To another Karen -- Karen Nussbaum, the head of Working America -- the message is clear: Keep expanding the program as the 2008 election draws nearer.

The idea of Working America is fairly simple. Surveys show that large numbers of employees in nonunion plants and offices say they would like to have a union, if one were available. But the workplace organizing task has been much more arduous since President Ronald Reagan broke the strike of air traffic controllers in 1981.

Employers have become more aggressive in resisting unions, and they often have found help in their effort from the Republican-controlled National Labor Relations Board.

As jobs have shifted from the manufacturing sector, where unions were strong, to nonunionized service and high-tech industries, organized labor has struggled -- and lost steadily as a percentage of the workforce.

So instead of organizing at the workplace, Working America reaches out to people in their neighborhoods. On a typical evening, Nussbaum said, she has about 150 paid organizers going door to door in working-class communities, often in the suburbs and exurbs.

Using lists of union members, they skip the households that are already unionized and knock on the doors of their neighbors. The message: We know you're not part of a union, but you probably have the same concerns we do about jobs and schools and health care. We work on all those issues. Would you like to become an individual member of the AFL-CIO?

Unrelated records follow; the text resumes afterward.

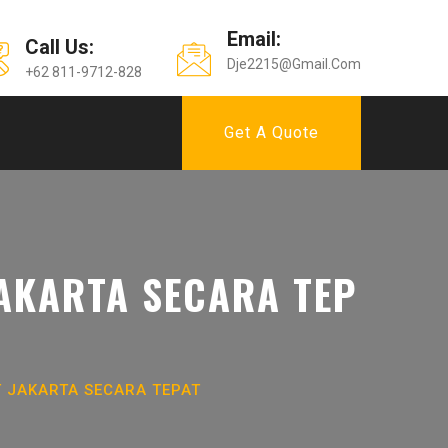
Email:
Call Us:
Dje2215@gmail.com
+62 811-9712-828
Get A Quote
AKARTA SECARA TEP
 JAKARTA SECARA TEPAT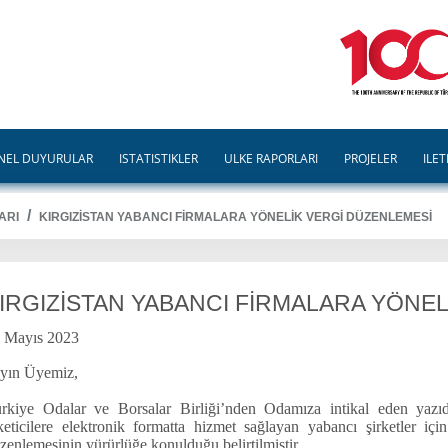
NEL DUYURULAR
İSTATİSTİKLER
ÜLKE RAPORLARI
PROJELER
İLET
ARI
KIRGIZİSTAN YABANCI FİRMALARA YÖNELİK VERGİ DÜZENLEMESİ
IRGIZİSTAN YABANCI FİRMALARA YÖNE
 Mayıs 2023
yın Üyemiz,
rkiye Odalar ve Borsalar Birliği’nden Odamıza intikal eden yazıd
keticilere elektronik formatta hizmet sağlayan yabancı şirketler içi
zenlemesinin yürürlüğe konulduğu belirtilmiştir.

"Astonishingly," Nussbaum said, "two out of three people we talk to join." And they are immediately recruited to write a letter to a member of Congress or some other official on an issue about which the labor federation is lobbying. "One out of five writes to their congressman that night," she said.

A profile of the Working America members shows that two-thirds of them do not have a college degree, two in five attend church at least weekly and one-third own guns. Half are neither strong Democrats nor strong Republicans.

Dues are voluntary but have totaled more than $1 million, Nussbaum said, with most of the funding for Working America coming from the AFL-CIO treasury.